Exercise >> Reproduce every item below word for word, omitting the pictures.

------------------------------------------------------------

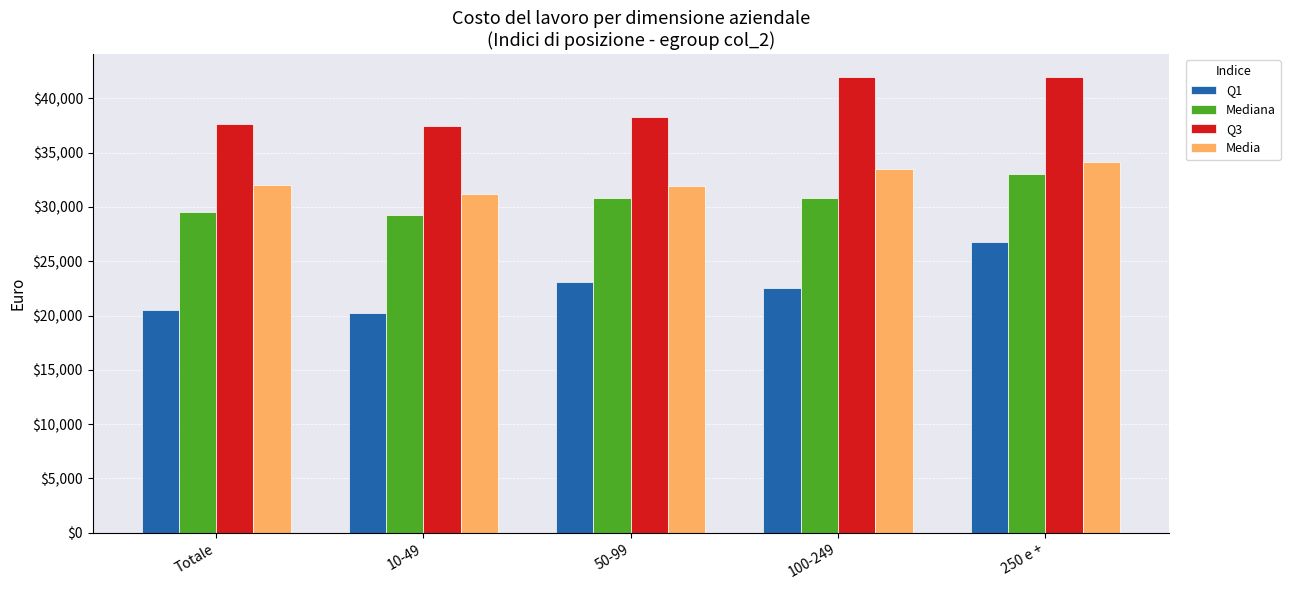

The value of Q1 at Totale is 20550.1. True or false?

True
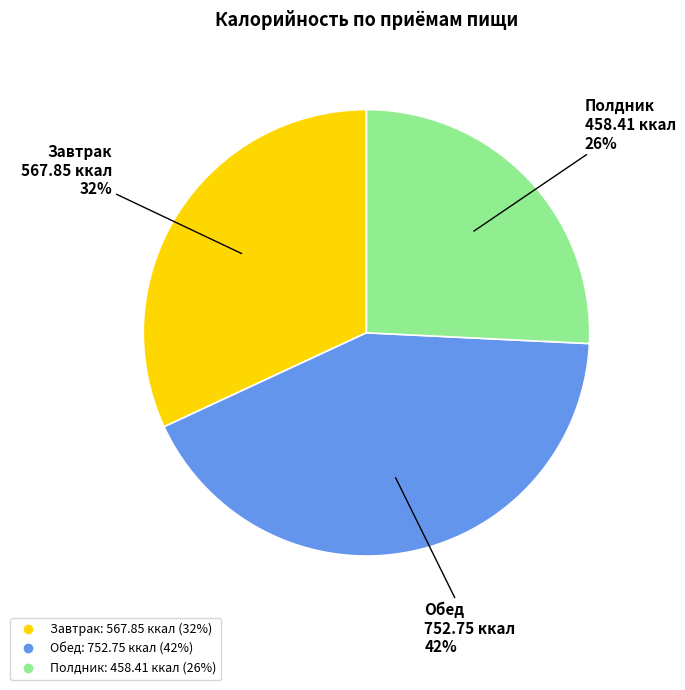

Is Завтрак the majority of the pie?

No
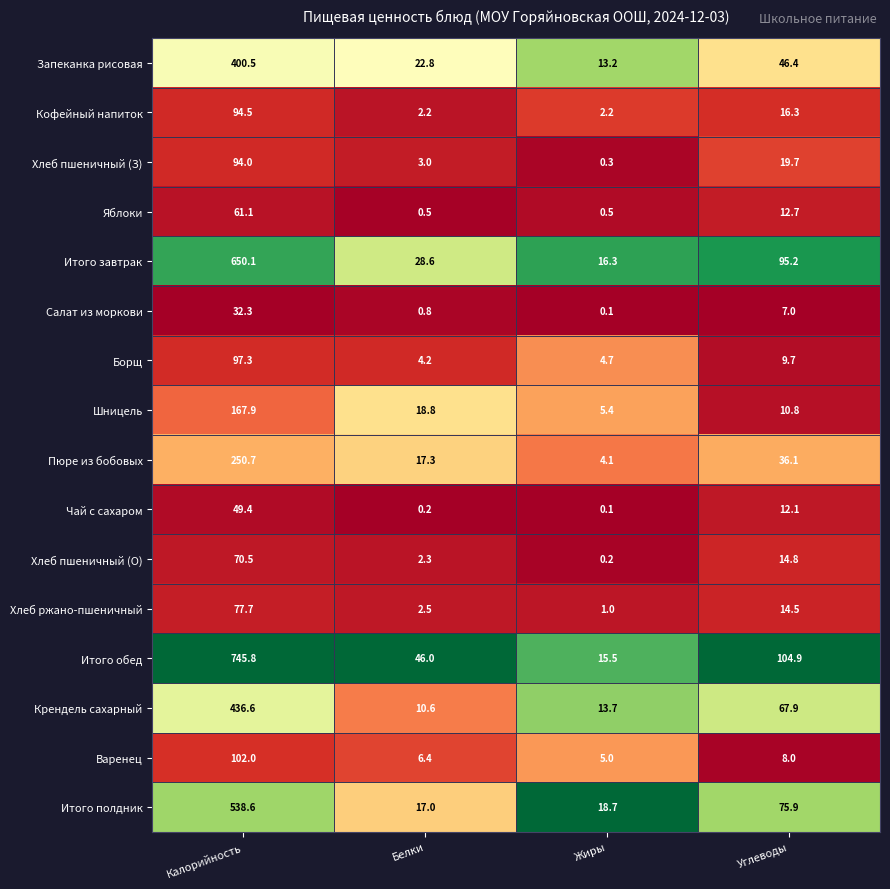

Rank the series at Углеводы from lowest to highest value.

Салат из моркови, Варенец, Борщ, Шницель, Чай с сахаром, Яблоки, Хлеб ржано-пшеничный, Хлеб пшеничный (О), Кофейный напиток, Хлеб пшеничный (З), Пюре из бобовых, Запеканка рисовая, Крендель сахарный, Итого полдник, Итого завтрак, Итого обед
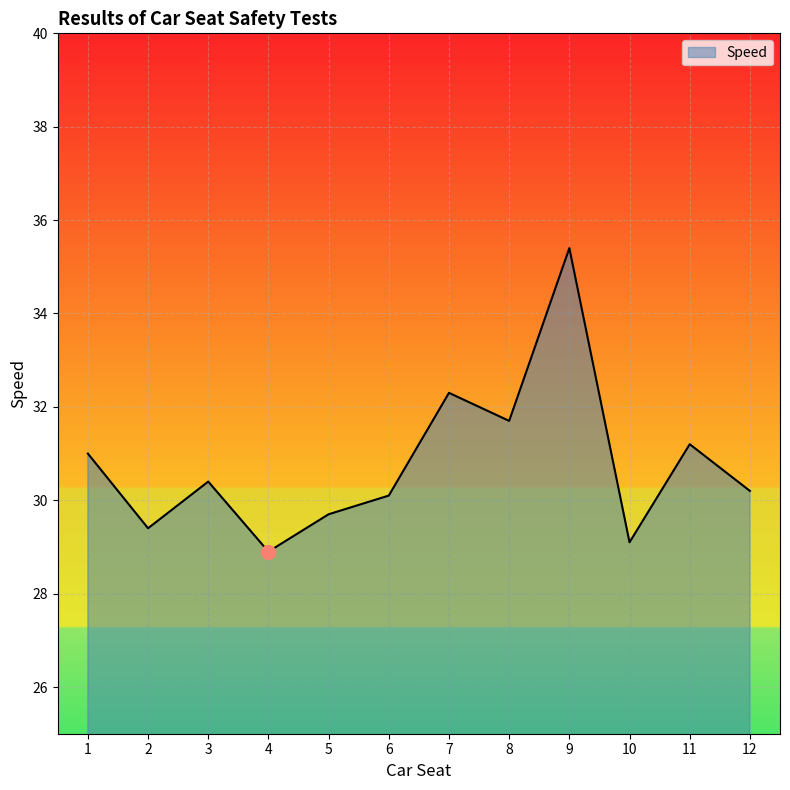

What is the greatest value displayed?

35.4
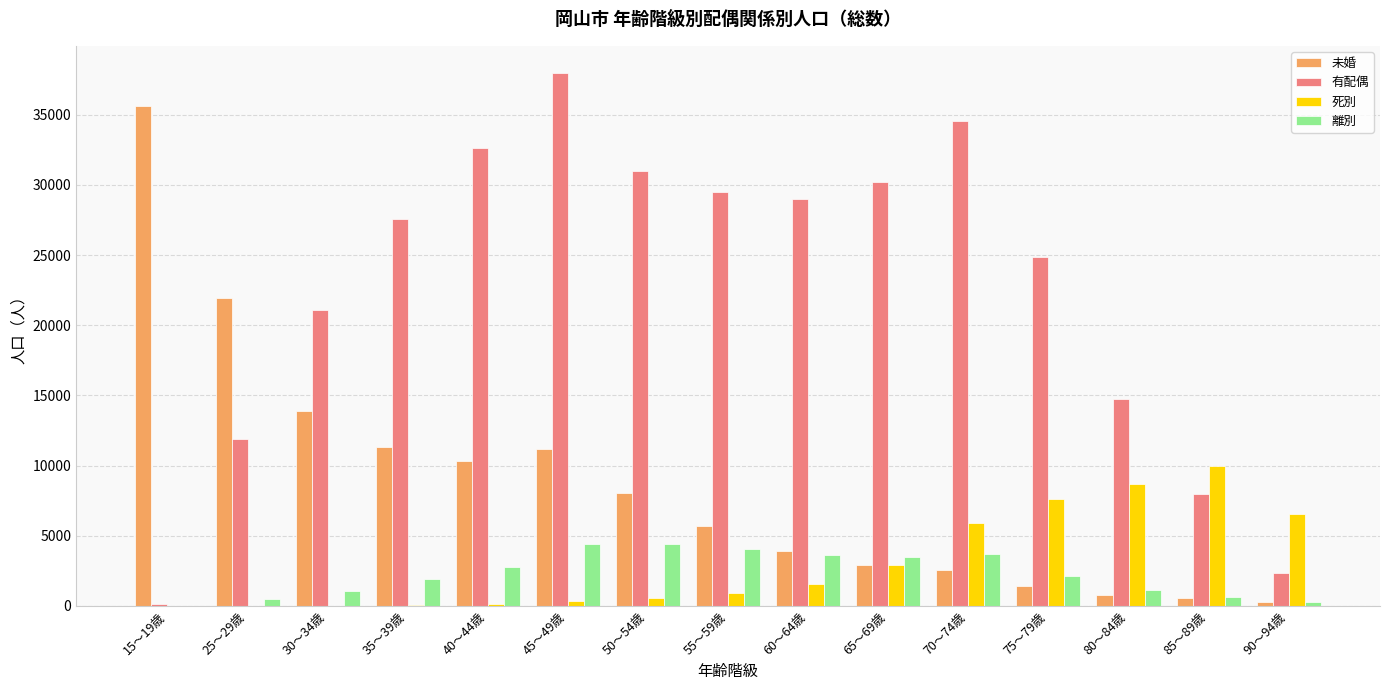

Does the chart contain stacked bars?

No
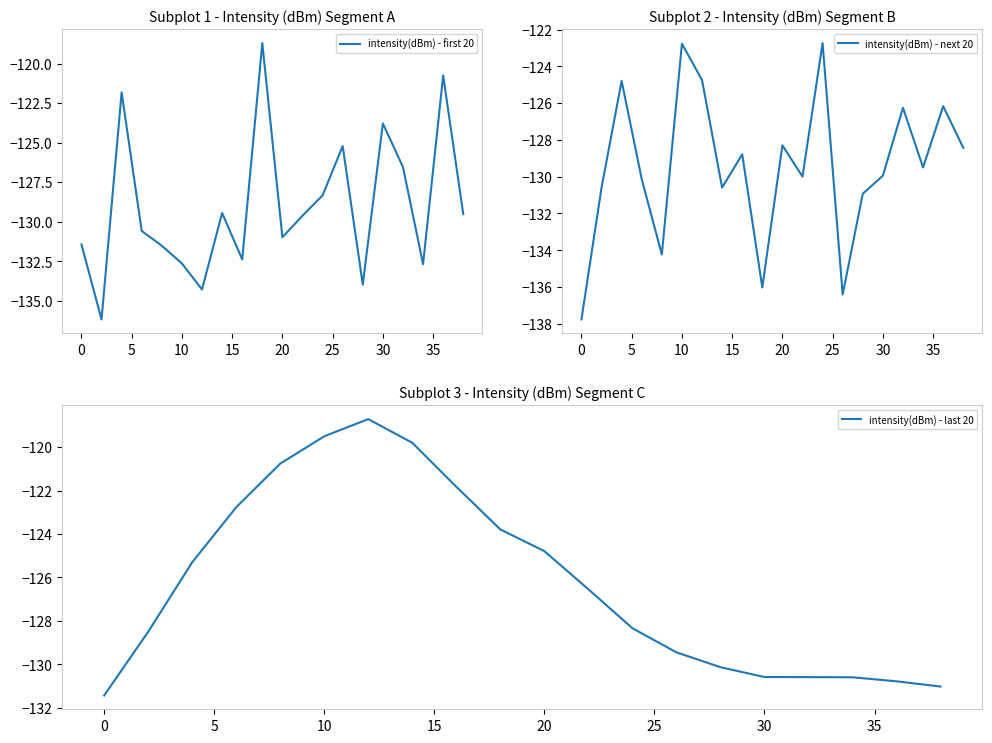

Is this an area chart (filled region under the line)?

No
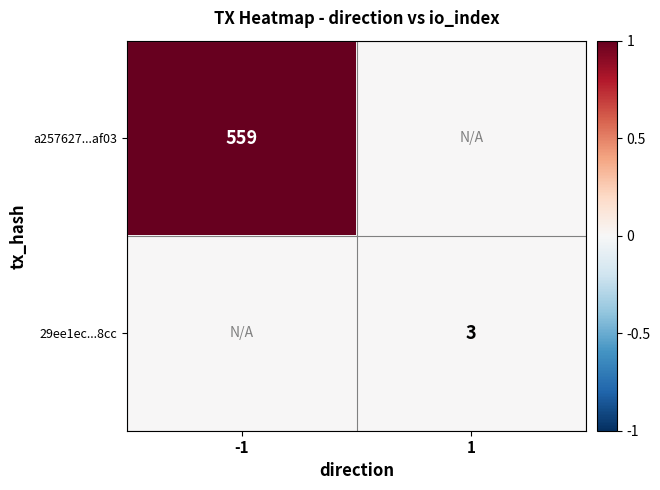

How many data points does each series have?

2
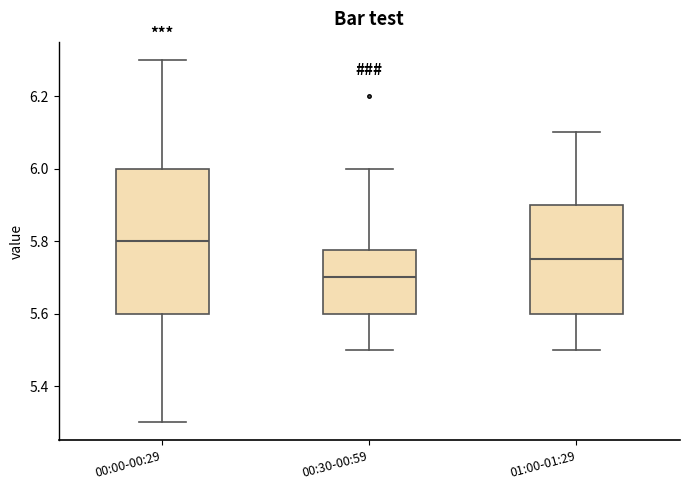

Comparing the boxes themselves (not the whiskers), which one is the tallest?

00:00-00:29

------------------------------------------------------------

Solution for this problem >>
The value of Q1 at Totale is 20550.1. True or false?

True

Is Завтрак the majority of the pie?

No

Rank the series at Углеводы from lowest to highest value.

Салат из моркови, Варенец, Борщ, Шницель, Чай с сахаром, Яблоки, Хлеб ржано-пшеничный, Хлеб пшеничный (О), Кофейный напиток, Хлеб пшеничный (З), Пюре из бобовых, Запеканка рисовая, Крендель сахарный, Итого полдник, Итого завтрак, Итого обед

What is the greatest value displayed?

35.4

Does the chart contain stacked bars?

No

Is this an area chart (filled region under the line)?

No

How many data points does each series have?

2

Comparing the boxes themselves (not the whiskers), which one is the tallest?

00:00-00:29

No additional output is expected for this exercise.